Now we flatten the filtered data and look at the mean and standard deviation

In [None]:
filtered_data = flatten_data(filtered_data)
filtered_data.head()

In [None]:
filtered_data.tail()

In [None]:
filtered_mean = np.mean(filtered_data)
filtered_mean

In [None]:
filtered_std = np.std(filtered_data)
filtered_std

Lets look at the differences between the filtered mean and standard deviation and the original data.

In [None]:
data_mean - filtered_mean

In [None]:
1- filtered_std/data_std

In [None]:
averaged_stability_rules = generate_stability_rules(filtered_data)

base = generate_line_chart(x_title="Time (h:m:s)", y_title="Voltage (kV)", y_scale=(88.5, 92), time_unit="hoursminutesseconds")

alt.layer(base, averaged_stability_rules, data=filtered_data,
          title="Voltage over {} seconds after filtering".format(time_period(filtered_data)), 
          config={"background": "white"},
          width = 875
         )

## Conclusion

By filtering the data using a rolling average to cancel the 50Hz signal we reduce the standard deviation of the signal by 89.6704%. As you can see from the charts above, the filtered signal is more stable.
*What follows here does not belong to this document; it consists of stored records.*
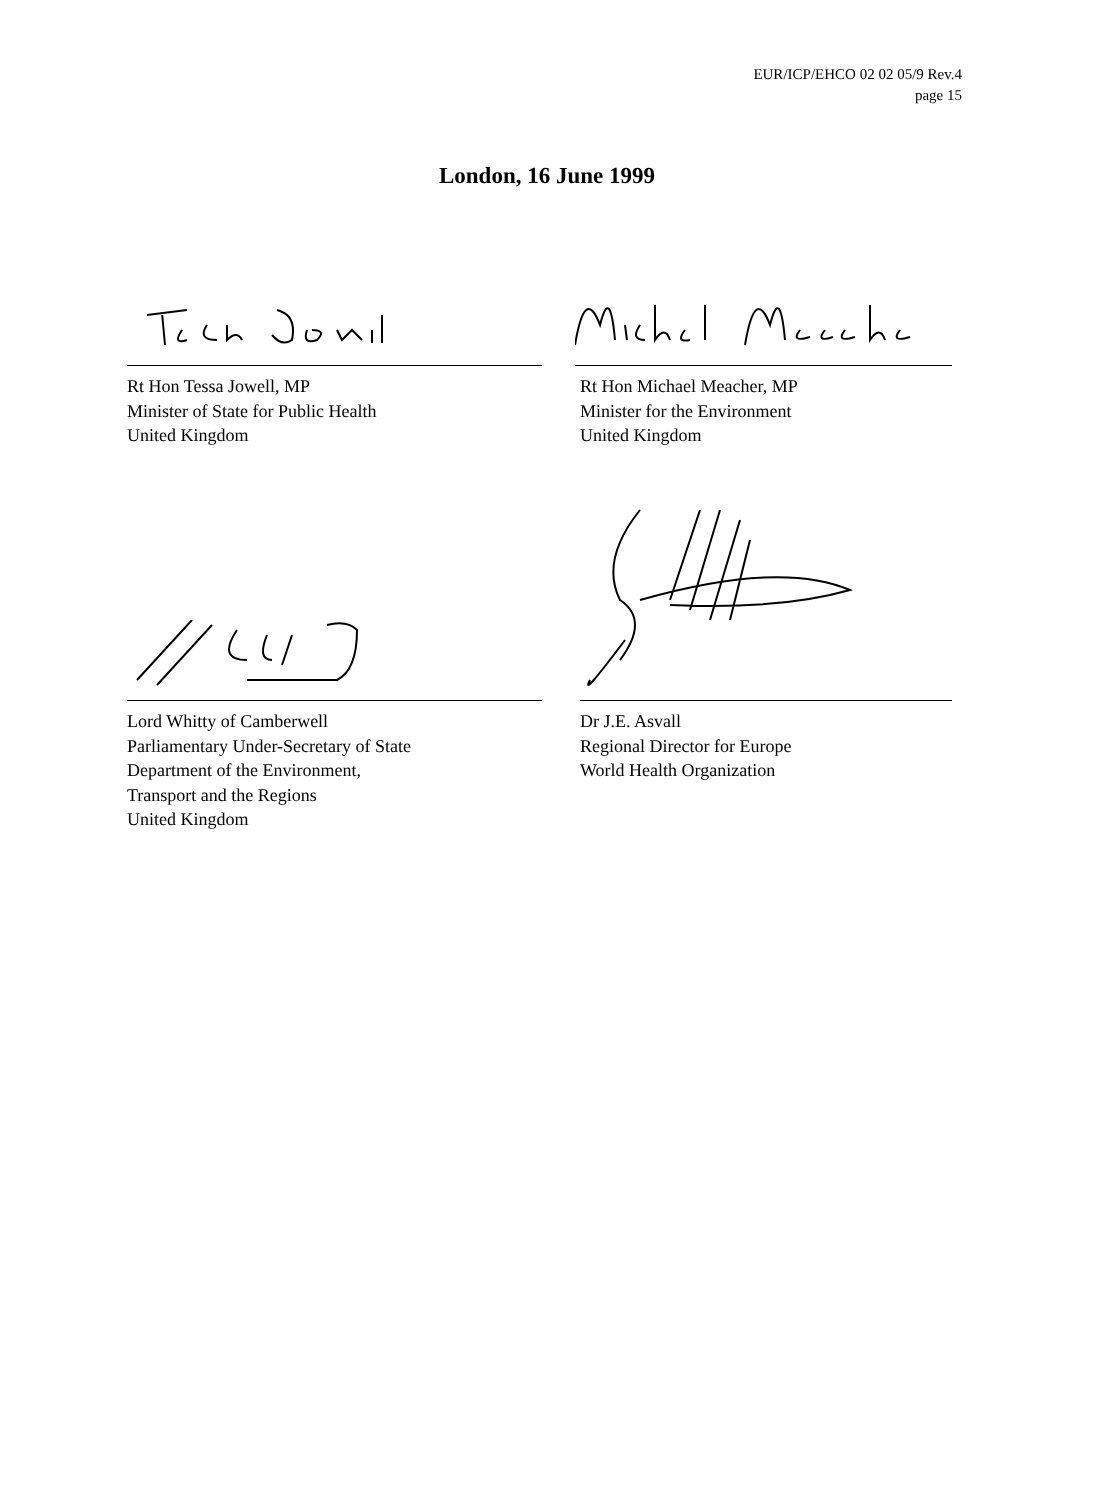EUR/ICP/EHCO 02 02 05/9 Rev.4
page 15
London, 16 June 1999
Rt Hon Tessa Jowell, MP
Minister of State for Public Health
United Kingdom
Rt Hon Michael Meacher, MP
Minister for the Environment
United Kingdom
Lord Whitty of Camberwell
Parliamentary Under-Secretary of State
Department of the Environment,
Transport and the Regions
United Kingdom
Dr J.E. Asvall
Regional Director for Europe
World Health Organization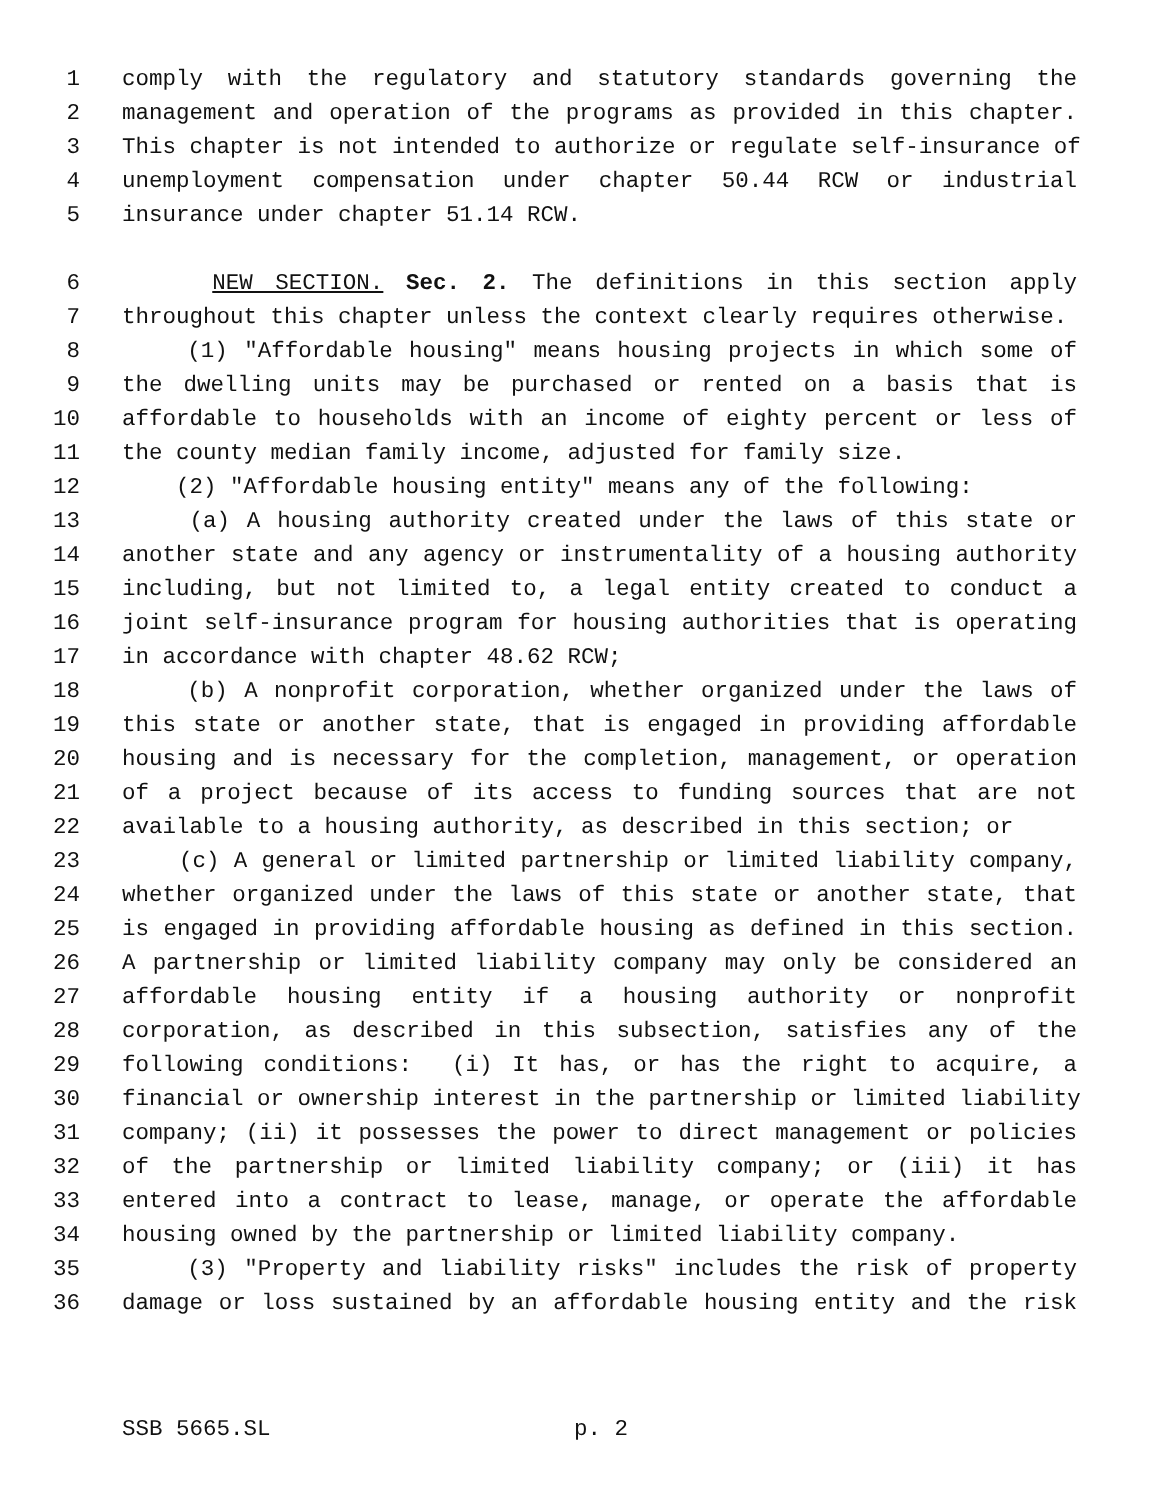1 comply with the regulatory and statutory standards governing the
2 management and operation of the programs as provided in this chapter.
3 This chapter is not intended to authorize or regulate self-insurance of
4 unemployment compensation under chapter 50.44 RCW or industrial
5 insurance under chapter 51.14 RCW.
6 NEW SECTION. Sec. 2. The definitions in this section apply
7 throughout this chapter unless the context clearly requires otherwise.
8 (1) "Affordable housing" means housing projects in which some of
9 the dwelling units may be purchased or rented on a basis that is
10 affordable to households with an income of eighty percent or less of
11 the county median family income, adjusted for family size.
12 (2) "Affordable housing entity" means any of the following:
13 (a) A housing authority created under the laws of this state or
14 another state and any agency or instrumentality of a housing authority
15 including, but not limited to, a legal entity created to conduct a
16 joint self-insurance program for housing authorities that is operating
17 in accordance with chapter 48.62 RCW;
18 (b) A nonprofit corporation, whether organized under the laws of
19 this state or another state, that is engaged in providing affordable
20 housing and is necessary for the completion, management, or operation
21 of a project because of its access to funding sources that are not
22 available to a housing authority, as described in this section; or
23 (c) A general or limited partnership or limited liability company,
24 whether organized under the laws of this state or another state, that
25 is engaged in providing affordable housing as defined in this section.
26 A partnership or limited liability company may only be considered an
27 affordable housing entity if a housing authority or nonprofit
28 corporation, as described in this subsection, satisfies any of the
29 following conditions: (i) It has, or has the right to acquire, a
30 financial or ownership interest in the partnership or limited liability
31 company; (ii) it possesses the power to direct management or policies
32 of the partnership or limited liability company; or (iii) it has
33 entered into a contract to lease, manage, or operate the affordable
34 housing owned by the partnership or limited liability company.
35 (3) "Property and liability risks" includes the risk of property
36 damage or loss sustained by an affordable housing entity and the risk
SSB 5665.SL p. 2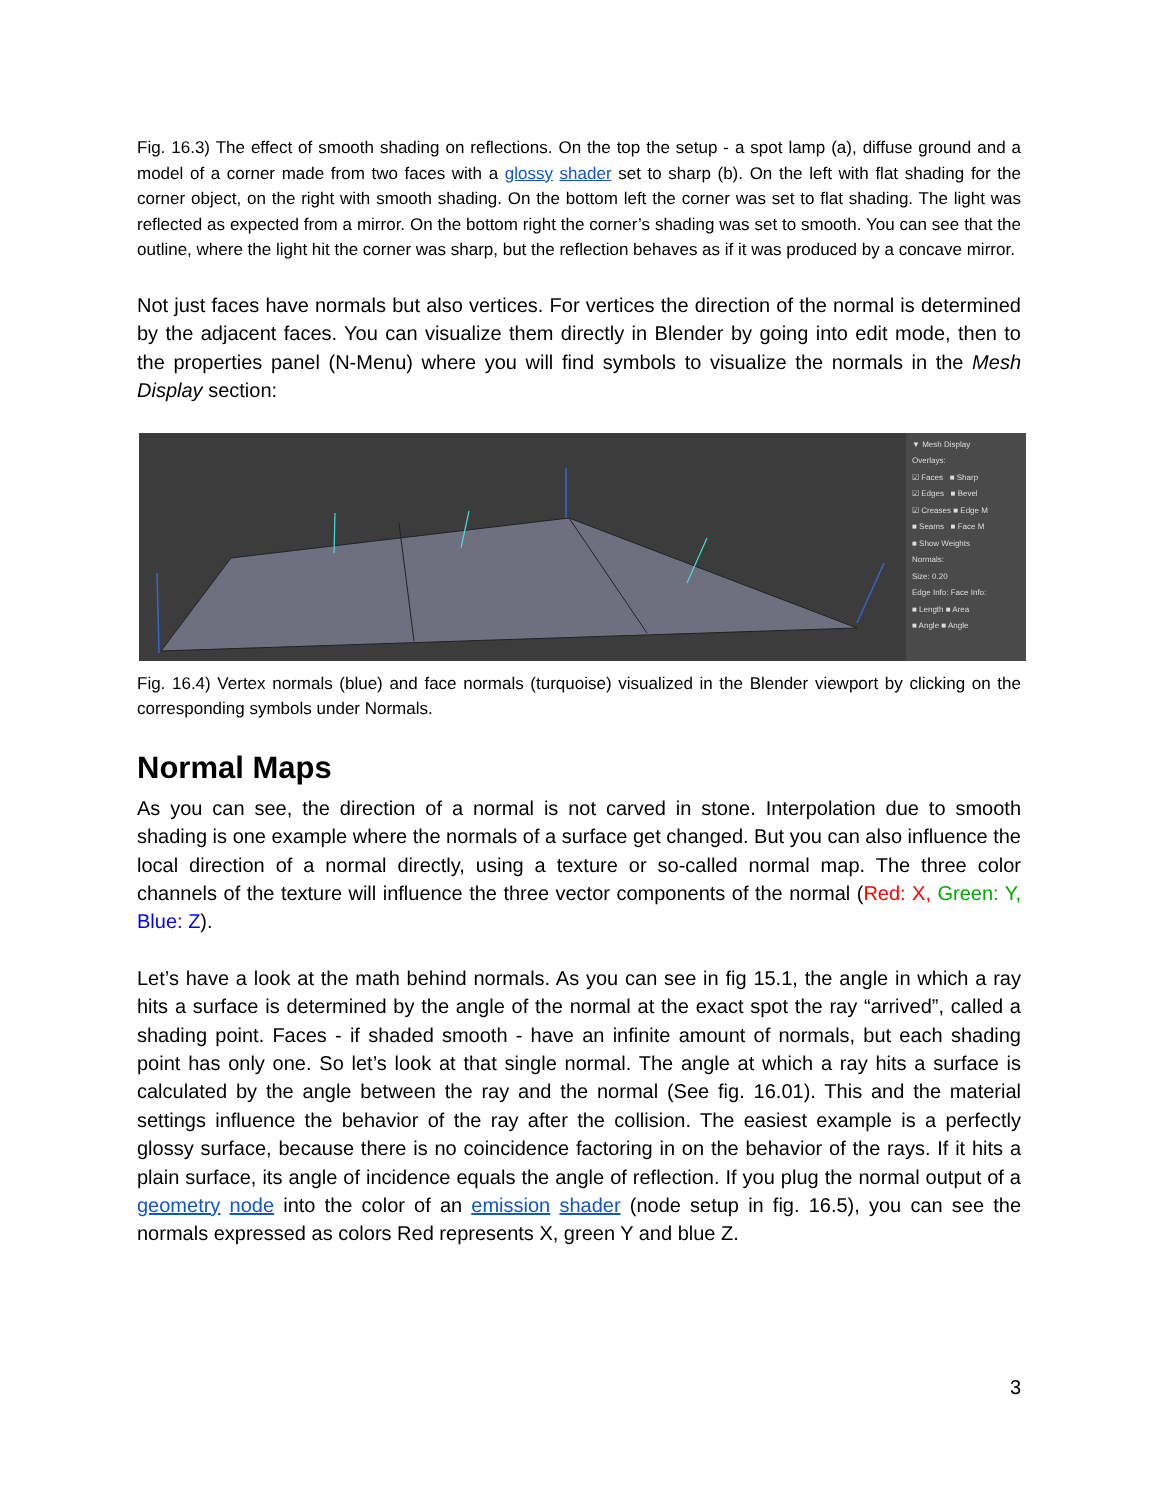Fig. 16.3) The effect of smooth shading on reflections. On the top the setup - a spot lamp (a), diffuse ground and a model of a corner made from two faces with a glossy shader set to sharp (b). On the left with flat shading for the corner object, on the right with smooth shading. On the bottom left the corner was set to flat shading. The light was reflected as expected from a mirror. On the bottom right the corner’s shading was set to smooth. You can see that the outline, where the light hit the corner was sharp, but the reflection behaves as if it was produced by a concave mirror.
Not just faces have normals but also vertices. For vertices the direction of the normal is determined by the adjacent faces. You can visualize them directly in Blender by going into edit mode, then to the properties panel (N-Menu) where you will find symbols to visualize the normals in the Mesh Display section:
▼ Mesh Display
Overlays:
☑ Faces ■ Sharp
☑ Edges ■ Bevel
☑ Creases ■ Edge M
■ Seams ■ Face M
■ Show Weights
Normals:
Size: 0.20
Edge Info: Face Info:
■ Length ■ Area
■ Angle ■ Angle
Fig. 16.4) Vertex normals (blue) and face normals (turquoise) visualized in the Blender viewport by clicking on the corresponding symbols under Normals.
Normal Maps
As you can see, the direction of a normal is not carved in stone. Interpolation due to smooth shading is one example where the normals of a surface get changed. But you can also influence the local direction of a normal directly, using a texture or so-called normal map. The three color channels of the texture will influence the three vector components of the normal (Red: X, Green: Y, Blue: Z).
Let’s have a look at the math behind normals. As you can see in fig 15.1, the angle in which a ray hits a surface is determined by the angle of the normal at the exact spot the ray “arrived”, called a shading point. Faces - if shaded smooth - have an infinite amount of normals, but each shading point has only one. So let’s look at that single normal. The angle at which a ray hits a surface is calculated by the angle between the ray and the normal (See fig. 16.01). This and the material settings influence the behavior of the ray after the collision. The easiest example is a perfectly glossy surface, because there is no coincidence factoring in on the behavior of the rays. If it hits a plain surface, its angle of incidence equals the angle of reflection. If you plug the normal output of a geometry node into the color of an emission shader (node setup in fig. 16.5), you can see the normals expressed as colors Red represents X, green Y and blue Z.
3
The max and min are now very close to the stability bounds. The filtered data has only 91ms seconds of instability in 10 minutes.

In [None]:
np.max(filtered_data["Value"])

In [None]:
np.min(filtered_data["Value"])

In [None]:
unstable_milliseconds = unstable_seconds(filtered_data, sampling_rate=1000) * 1000
unstable_milliseconds